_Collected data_

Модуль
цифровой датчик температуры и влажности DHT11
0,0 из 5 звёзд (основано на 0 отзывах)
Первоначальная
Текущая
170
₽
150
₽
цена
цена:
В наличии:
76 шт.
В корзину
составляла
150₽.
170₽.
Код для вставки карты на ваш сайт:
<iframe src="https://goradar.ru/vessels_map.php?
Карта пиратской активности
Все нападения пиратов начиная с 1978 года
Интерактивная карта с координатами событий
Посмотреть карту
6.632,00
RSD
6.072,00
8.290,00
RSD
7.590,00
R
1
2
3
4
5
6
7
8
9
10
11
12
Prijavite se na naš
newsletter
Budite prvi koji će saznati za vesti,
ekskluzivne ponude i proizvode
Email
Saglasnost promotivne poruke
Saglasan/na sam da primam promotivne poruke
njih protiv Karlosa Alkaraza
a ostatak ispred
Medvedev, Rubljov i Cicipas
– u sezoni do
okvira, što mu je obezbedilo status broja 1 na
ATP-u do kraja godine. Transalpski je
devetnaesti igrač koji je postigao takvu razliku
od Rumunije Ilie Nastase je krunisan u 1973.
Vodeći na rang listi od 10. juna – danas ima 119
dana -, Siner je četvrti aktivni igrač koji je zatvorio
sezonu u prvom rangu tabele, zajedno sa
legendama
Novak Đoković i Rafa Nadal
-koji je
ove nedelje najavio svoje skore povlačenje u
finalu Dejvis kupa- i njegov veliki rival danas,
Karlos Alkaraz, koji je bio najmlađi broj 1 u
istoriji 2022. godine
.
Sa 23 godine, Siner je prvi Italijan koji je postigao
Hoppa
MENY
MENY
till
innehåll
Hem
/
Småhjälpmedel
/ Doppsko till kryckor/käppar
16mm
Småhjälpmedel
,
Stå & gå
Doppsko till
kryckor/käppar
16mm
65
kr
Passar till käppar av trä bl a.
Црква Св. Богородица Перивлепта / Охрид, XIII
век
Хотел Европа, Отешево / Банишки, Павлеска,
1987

_REQUIREMENT_
All of the data must be written out again, exactly as it stands.

_OUTPUT BELOW_
Модуль
цифровой датчик температуры и влажности DHT11
0,0 из 5 звёзд (основано на 0 отзывах)
Первоначальная
Текущая
170
₽
150
₽
цена
цена:
В наличии:
76 шт.
В корзину
составляла
150₽.
170₽.
Код для вставки карты на ваш сайт:
<iframe src="https://goradar.ru/vessels_map.php?
Карта пиратской активности
Все нападения пиратов начиная с 1978 года
Интерактивная карта с координатами событий
Посмотреть карту
6.632,00
RSD
6.072,00
8.290,00
RSD
7.590,00
R
1
2
3
4
5
6
7
8
9
10
11
12
Prijavite se na naš
newsletter
Budite prvi koji će saznati za vesti,
ekskluzivne ponude i proizvode
Email
Saglasnost promotivne poruke
Saglasan/na sam da primam promotivne poruke
njih protiv Karlosa Alkaraza
a ostatak ispred
Medvedev, Rubljov i Cicipas
– u sezoni do
okvira, što mu je obezbedilo status broja 1 na
ATP-u do kraja godine. Transalpski je
devetnaesti igrač koji je postigao takvu razliku
od Rumunije Ilie Nastase je krunisan u 1973.
Vodeći na rang listi od 10. juna – danas ima 119
dana -, Siner je četvrti aktivni igrač koji je zatvorio
sezonu u prvom rangu tabele, zajedno sa
legendama
Novak Đoković i Rafa Nadal
-koji je
ove nedelje najavio svoje skore povlačenje u
finalu Dejvis kupa- i njegov veliki rival danas,
Karlos Alkaraz, koji je bio najmlađi broj 1 u
istoriji 2022. godine
.
Sa 23 godine, Siner je prvi Italijan koji je postigao
Hoppa
MENY
MENY
till
innehåll
Hem
/
Småhjälpmedel
/ Doppsko till kryckor/käppar
16mm
Småhjälpmedel
,
Stå & gå
Doppsko till
kryckor/käppar
16mm
65
kr
Passar till käppar av trä bl a.
Црква Св. Богородица Перивлепта / Охрид, XIII
век
Хотел Европа, Отешево / Банишки, Павлеска,
1987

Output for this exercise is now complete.